'''

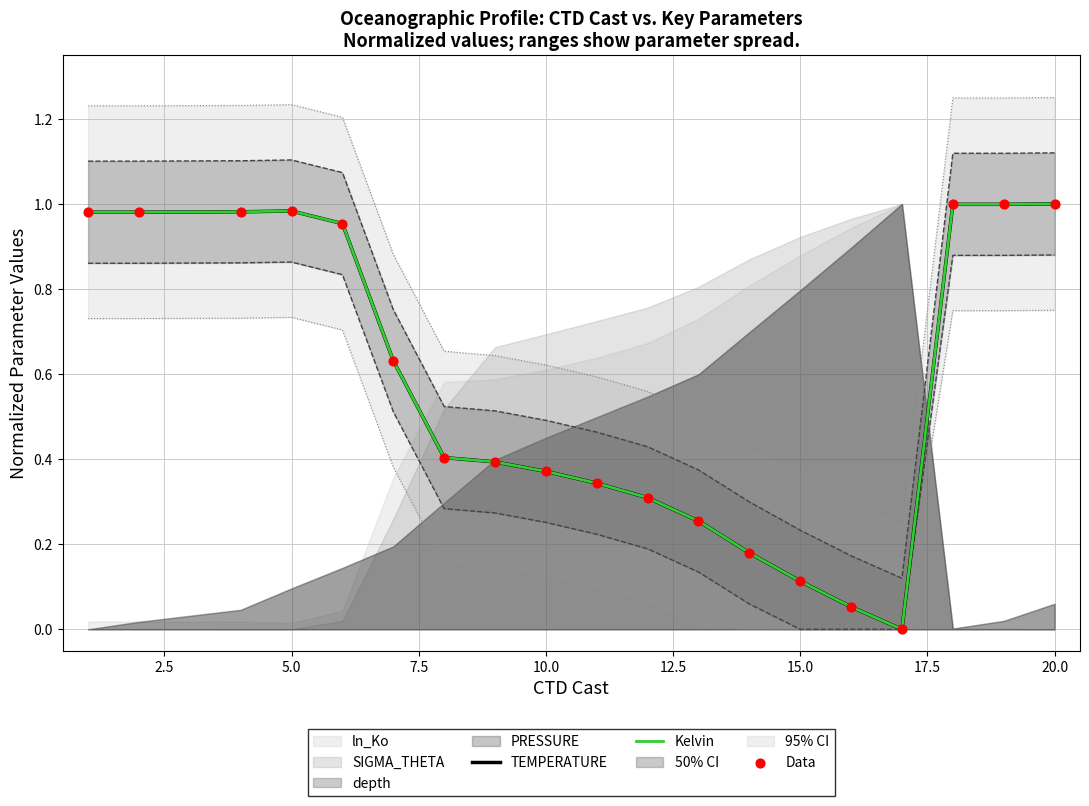

At which category is the sum across all series the highest?

20.0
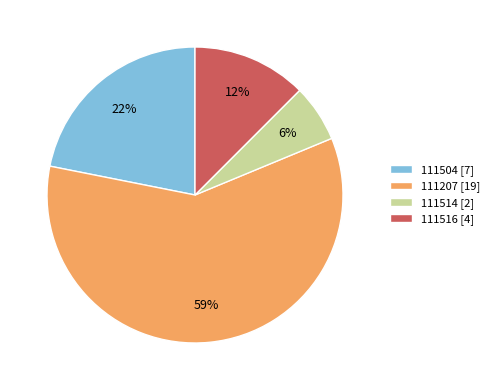

Which category has the biggest portion of the pie?

111207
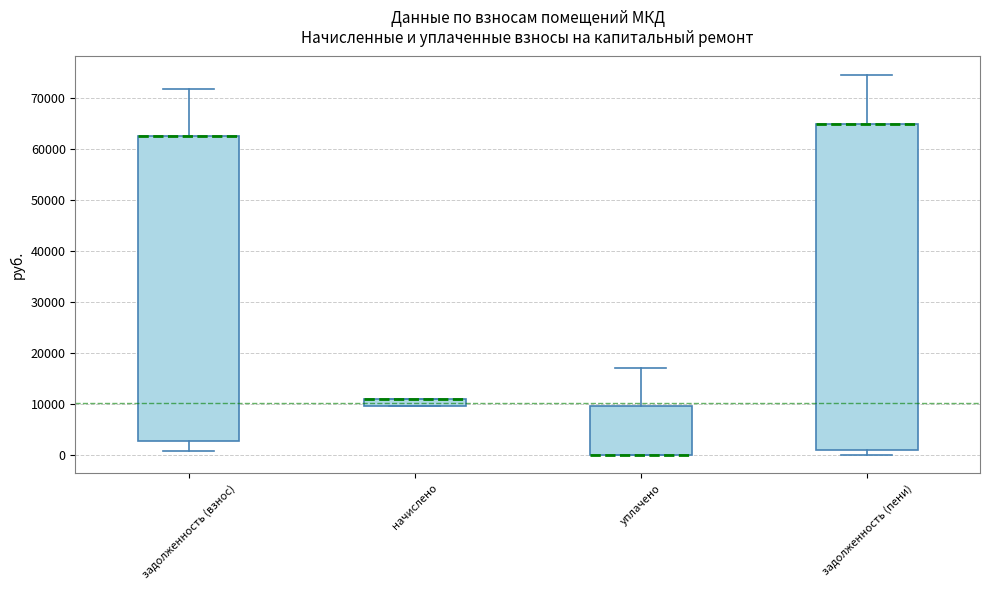

Comparing the boxes themselves (not the whiskers), which one is the tallest?

задолженность (пени)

'''

To do:
Copy all the lines above word for word, but leave out the pictures.

Solution to the problem:
At which category is the sum across all series the highest?

20.0

Which category has the biggest portion of the pie?

111207

Comparing the boxes themselves (not the whiskers), which one is the tallest?

задолженность (пени)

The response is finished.